Même si précisément, pour la même raison que j’appartiens a un peuple qui trop souffert de mourir d’indifférence, je devrais bien au contraire, sitôt qu’on ose toucher au cheveu d’un enfant innocent, m’offusquer à m’en fendre l’âme et tout tenter pour que cessent enfin ces insupportables carnages. Et pourtant non. Je n’y arrive pas.

Peut-être parce qu’adolescent, jeune homme, jeune adulte, me suis-je trop consumé dans les pages d’Au dessous du volcan de Malcolm Lowry, le dernier grand roman occidental qui a été composé ici, à quelques kilomètres de l’endroit où j’écris ces lignes, à Dollarton, juste en face du port de Vancouver où oui je sais l’on chante des souvenirs amers et où les gens de la nuit sont toujours là quand il faut . Tu veux la vidéo? Voilà la vidéo de la chanson de Sanson. ( 46% pour office 2010. Ca va le faire, je le sens)

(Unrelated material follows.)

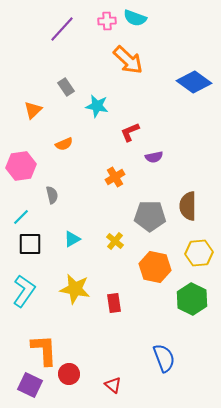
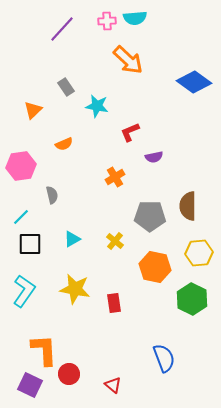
cyan semicircle: rotated 25 degrees counterclockwise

Et plus encore dans ce chapitre dix où le consul, entre deux lampées goulues de mescal, s’en prend à son demi frère, engagé auprès des républicains lors de la Guerre d’Espagne : «  Ne vois-tu donc pas qu’il y a comme un déterminisme qui pèse sur le destin des nations? Toutes me paraissent avoir le sort qu’elles méritent à la longue, non? Avant c’était cette pauvre petite Éthiopie sans défense. Avant encore, cette petite Flandre sans défense. Sans oublier naturellement ce pauvre petit Congo belge sans défense? Demain viendra le tour de cette pauvre petite Lettonie sans défense. Ou de la Finlande. Pourquoi pas la Russie? Lis donc l’histoire. Remonte mille ans en arrière. Quelle stupidité de prétendre intervenir dans son absurdité! C’est une barranca engorgée de détritus, un ravin sinueux courant à travers les siècles pour finir à sec. A quoi donc a servi l’héroïque résistance de tout ces pauvres petits peuples sans défense d’ailleurs cyniquement mis dans l’incapacité de se défendre pour des motifs criminels… La rationalisation collective des motifs, voilà la malhonneté. La justification du petit désir pathologique banal, de la volonté de se mêler de tout, qui une fois sur deux n’est qu’une passion de la fatalité. Une résignation, une soumission grotesque à la résignation des choses qui permet à chacun de se sentir flatteusement anobli ou justifié. Est-ce qu’on ne pourrait pas enfin foutre la paix aux gens? D’ailleurs il ne peut pas ne pas y avoir de catastrophes, sinon les mêle-tout en question seraient obligés de rentrer chez eux s’occuper de leurs propres responsabilités ».( Traduction de Jacques Darras. Grasset).

(Nouvel échec. Stop. Bill Gates m’a dans le collimateur. Stop. Fuck Microsoft.Stop. Je renonce.)